The last problem was getting a working network interface. The machine (which I inherited from a recently departed colleague) had both built-in Ethernet on the motherboard and a PCI Ethernet card. I tried configuring both interfaces for DHCP and plugging both into my switch, but neither card was able to retrieve an IP address. I won't bore anyone with the details (assuming they are not thoroughly bored already), but I eventually figured out that there was no driver for the card, and removing it let the built-in Ethernet port start working. I had to give it a static IP address at first, but eventually got it doing DHCP by ignoring the nice network-configuration GUI and instead using "dhcp.client -h mymachine -i en0 &".
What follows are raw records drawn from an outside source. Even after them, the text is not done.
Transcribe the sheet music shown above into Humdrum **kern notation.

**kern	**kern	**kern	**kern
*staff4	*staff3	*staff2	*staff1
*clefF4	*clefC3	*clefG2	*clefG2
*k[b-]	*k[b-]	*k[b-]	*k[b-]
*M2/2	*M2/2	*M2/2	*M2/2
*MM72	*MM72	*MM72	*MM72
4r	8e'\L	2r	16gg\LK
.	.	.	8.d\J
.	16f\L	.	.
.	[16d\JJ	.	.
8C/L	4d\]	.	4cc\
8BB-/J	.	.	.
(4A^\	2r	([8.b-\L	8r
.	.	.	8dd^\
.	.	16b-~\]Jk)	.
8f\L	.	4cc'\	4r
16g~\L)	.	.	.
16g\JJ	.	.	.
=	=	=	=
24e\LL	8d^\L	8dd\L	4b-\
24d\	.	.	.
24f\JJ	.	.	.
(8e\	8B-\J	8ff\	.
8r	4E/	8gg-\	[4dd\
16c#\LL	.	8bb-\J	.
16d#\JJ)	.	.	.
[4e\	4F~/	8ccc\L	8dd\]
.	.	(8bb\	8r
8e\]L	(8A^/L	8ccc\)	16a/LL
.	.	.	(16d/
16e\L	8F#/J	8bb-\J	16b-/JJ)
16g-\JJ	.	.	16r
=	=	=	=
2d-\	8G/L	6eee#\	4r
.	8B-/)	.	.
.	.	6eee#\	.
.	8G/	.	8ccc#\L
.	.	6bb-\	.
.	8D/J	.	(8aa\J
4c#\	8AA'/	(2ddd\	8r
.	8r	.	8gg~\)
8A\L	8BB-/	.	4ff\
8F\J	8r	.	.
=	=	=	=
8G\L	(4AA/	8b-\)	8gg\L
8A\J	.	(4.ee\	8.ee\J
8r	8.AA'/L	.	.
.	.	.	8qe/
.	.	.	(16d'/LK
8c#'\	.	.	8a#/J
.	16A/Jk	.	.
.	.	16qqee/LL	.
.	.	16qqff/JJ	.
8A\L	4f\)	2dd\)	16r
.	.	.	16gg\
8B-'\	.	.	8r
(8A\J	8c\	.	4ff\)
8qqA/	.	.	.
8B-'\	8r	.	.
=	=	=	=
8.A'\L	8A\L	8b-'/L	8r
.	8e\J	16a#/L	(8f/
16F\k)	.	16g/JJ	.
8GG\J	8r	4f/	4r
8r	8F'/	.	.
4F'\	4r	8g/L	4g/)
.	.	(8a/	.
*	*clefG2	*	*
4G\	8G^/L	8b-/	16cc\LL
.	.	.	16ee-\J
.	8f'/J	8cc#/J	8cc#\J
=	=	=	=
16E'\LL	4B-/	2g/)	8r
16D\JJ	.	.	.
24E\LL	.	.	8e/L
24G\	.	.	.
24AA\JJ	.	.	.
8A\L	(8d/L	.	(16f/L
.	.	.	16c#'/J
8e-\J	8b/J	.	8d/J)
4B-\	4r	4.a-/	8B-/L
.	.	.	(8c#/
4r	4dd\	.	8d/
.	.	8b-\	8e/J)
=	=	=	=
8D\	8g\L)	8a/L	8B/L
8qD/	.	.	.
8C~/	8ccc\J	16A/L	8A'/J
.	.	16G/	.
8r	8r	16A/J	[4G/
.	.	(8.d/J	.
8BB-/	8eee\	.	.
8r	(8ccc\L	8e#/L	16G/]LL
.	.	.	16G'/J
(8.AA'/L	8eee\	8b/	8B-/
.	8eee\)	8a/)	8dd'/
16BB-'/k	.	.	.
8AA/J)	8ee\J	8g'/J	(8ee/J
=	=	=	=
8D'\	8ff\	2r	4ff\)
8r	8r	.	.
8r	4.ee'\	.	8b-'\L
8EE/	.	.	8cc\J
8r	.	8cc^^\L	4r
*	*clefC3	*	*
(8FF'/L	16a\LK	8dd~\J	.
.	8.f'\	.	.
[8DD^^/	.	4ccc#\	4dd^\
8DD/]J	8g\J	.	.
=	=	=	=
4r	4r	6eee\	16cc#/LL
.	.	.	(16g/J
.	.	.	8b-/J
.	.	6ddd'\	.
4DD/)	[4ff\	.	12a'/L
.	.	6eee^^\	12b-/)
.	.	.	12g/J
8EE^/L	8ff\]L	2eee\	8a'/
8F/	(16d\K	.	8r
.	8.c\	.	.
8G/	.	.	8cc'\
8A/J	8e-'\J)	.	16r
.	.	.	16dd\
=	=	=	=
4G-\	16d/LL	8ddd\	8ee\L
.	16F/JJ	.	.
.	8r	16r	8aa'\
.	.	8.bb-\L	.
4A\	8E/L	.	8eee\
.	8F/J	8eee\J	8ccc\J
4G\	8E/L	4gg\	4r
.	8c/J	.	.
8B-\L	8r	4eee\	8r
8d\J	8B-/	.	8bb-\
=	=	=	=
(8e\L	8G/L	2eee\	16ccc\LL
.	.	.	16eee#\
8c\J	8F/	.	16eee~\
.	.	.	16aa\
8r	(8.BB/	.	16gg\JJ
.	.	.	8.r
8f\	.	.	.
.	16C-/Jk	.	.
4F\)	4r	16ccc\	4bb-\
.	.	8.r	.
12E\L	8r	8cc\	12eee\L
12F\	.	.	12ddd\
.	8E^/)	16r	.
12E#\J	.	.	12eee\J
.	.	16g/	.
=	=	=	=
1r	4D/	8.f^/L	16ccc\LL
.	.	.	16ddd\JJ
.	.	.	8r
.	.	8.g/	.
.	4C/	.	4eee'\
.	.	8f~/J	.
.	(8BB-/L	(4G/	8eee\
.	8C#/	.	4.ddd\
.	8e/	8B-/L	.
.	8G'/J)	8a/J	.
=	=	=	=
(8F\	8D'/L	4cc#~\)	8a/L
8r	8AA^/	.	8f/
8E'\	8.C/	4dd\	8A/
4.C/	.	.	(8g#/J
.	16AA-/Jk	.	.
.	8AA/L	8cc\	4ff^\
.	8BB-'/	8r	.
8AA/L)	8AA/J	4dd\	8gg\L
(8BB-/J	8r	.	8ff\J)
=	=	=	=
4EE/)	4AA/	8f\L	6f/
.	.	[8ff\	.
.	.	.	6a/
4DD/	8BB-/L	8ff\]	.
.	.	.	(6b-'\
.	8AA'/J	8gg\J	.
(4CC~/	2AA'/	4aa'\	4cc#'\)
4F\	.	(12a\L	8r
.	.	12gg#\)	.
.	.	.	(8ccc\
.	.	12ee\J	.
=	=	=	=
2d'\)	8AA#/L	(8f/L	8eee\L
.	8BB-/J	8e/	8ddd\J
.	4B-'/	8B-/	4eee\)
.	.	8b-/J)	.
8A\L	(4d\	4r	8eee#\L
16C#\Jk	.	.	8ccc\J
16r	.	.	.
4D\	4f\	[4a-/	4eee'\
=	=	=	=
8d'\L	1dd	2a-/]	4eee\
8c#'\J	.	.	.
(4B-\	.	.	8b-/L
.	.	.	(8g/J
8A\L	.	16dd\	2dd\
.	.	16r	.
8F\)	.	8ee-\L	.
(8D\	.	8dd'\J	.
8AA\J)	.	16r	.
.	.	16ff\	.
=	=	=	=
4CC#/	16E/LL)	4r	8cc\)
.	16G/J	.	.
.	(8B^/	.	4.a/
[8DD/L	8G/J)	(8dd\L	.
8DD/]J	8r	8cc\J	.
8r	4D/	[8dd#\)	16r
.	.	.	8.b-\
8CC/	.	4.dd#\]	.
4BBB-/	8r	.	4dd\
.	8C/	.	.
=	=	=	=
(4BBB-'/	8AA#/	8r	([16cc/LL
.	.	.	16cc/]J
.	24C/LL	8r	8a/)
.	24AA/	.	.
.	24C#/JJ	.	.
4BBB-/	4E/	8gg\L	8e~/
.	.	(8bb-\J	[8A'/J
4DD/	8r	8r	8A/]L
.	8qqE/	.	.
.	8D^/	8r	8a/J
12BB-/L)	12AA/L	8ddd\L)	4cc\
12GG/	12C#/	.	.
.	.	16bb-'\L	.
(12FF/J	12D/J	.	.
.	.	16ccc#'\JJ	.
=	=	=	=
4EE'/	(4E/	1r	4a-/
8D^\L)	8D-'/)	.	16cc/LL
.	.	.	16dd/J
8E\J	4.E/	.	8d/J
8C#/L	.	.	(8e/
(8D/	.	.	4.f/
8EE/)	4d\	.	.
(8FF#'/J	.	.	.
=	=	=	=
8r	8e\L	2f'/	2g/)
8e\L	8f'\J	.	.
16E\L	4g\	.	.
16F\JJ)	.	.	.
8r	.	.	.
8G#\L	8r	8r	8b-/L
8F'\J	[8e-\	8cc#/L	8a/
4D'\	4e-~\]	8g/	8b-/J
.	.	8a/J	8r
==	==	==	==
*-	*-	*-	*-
So it wasn't impossible, but this illustrates one of the reasons Windows is going to remain popular. I've heard people with horror stories about Windows installs, but every one I've done has been basically (a) boot with the CD, (b) follow the onscreen instructions, (c) OK, everything works. Sure, QNX is not a "consumer" operating system, and a lot of my problems were related to having ancient hardware, but still, I think it should have been easier.